Four miles out of town, just beyond the bridge crossing Trois Rivière, we turn onto an unpaved mountain road, and wind our way until we came upon Madame Beauchamp’s small thatch roofed hut. We stop, and I carry the food into her one-room house. Madame was sitting in the backyard, tired and emaciated, looking older than her thirty-five years. Cancer had taken a toll. Also, it is a hard life for women in Haiti, and many women age quickly. She is talking with her mother while her three small children scurry in and out of the hut.
“How are you today, Madame?”
“Kenbe la, Dokte Mike, wi, kenbe la” I am holding on, Doctor Mike, yes, I am.
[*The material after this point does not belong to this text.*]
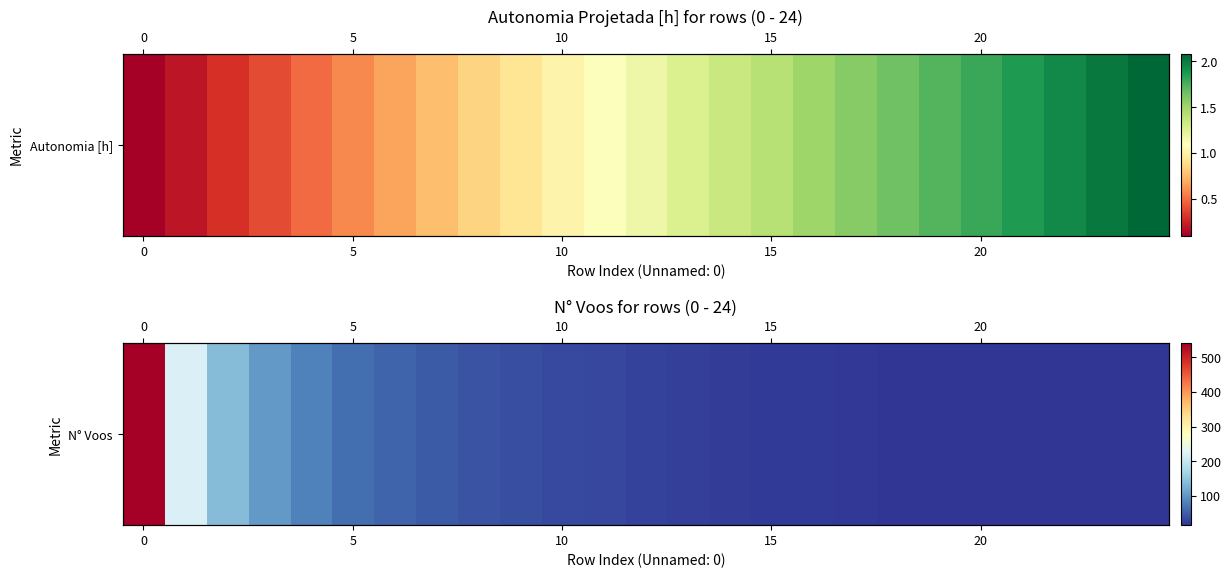

What is the change in value from 19 to 21?

-1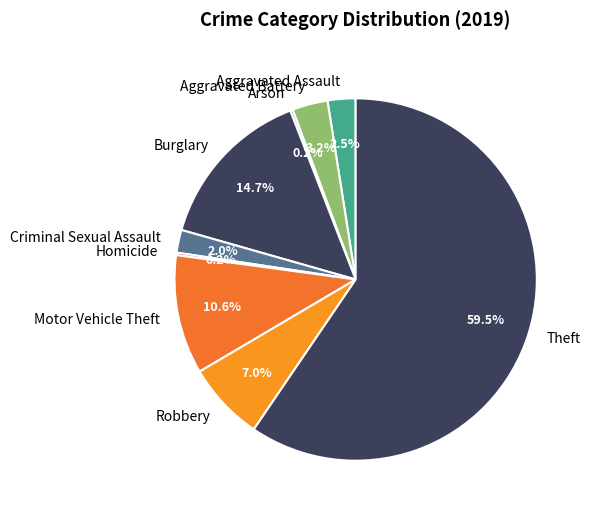

Which slice is the largest?

Theft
“Kenbe la” is a response that many Haitian women use. The phrase means more than just holding on. It implies, “I am not defeated, not beaten back despite not having water or electricity, without a Haitian dollar in my pocket, and now battling this disease that is draining my strength.”
“How is the pain in your hip, Madame?”
“Not so bad, no.”
I don’t believe her. Haitians are stoic about tolerating pain, and her cervical cancer had spread to her bones. I convince her to take more analgesics.
After I return to Washington, Orna and another clinic nurse drive the motorcycle out to see Madame every few days, to make sure she has sufficient food and pain medicine. At 8 pm on a Friday night, Orna calls me by cell phone to tell me that Madame had died. Orna was by her side when she passed.
“She was too young to die, Mike,” she says in Creole.
Cancer of the cervix is a major cause of death of women in Haiti. Unfortunately, preventing cervical cancer is a complex social and medical challenge that cannot be solved by simply introducing critical technology, like the Pap test, or the HPV vaccine. To establish a successful cancer control program, we needed to initiate a community cancer education program, establish hospital-based and mobile clinics, train nurse/educators to perform a range of gynecological procedures, and establish an
infrastructure of competent pathologists, radiologists, and surgeons capable of performing definitive cancer operations. Medical care is not free in Haiti, and at each step we subsidize a high standard of patient care.
Despite establishing an effective cancer control program, there are many women, like Madame Beauchamp, who come to us with advanced cancer. We assume the responsibility for their care , which often involves providing food, and helping them to cope in their day-to-day lives.
We can measure our success by the number of women we have screen for cancer, the early cancers we have eradicate, the other conditions we diagnosed and treated, and the overall improvement in women’s health in the community (see table). However, we take the greatest pride in the cadre of highly skilled and compassionate nurses we have trained, who often travel dark country roads to ensure that our patients have sustenance, are free of pain, and are living with dignity.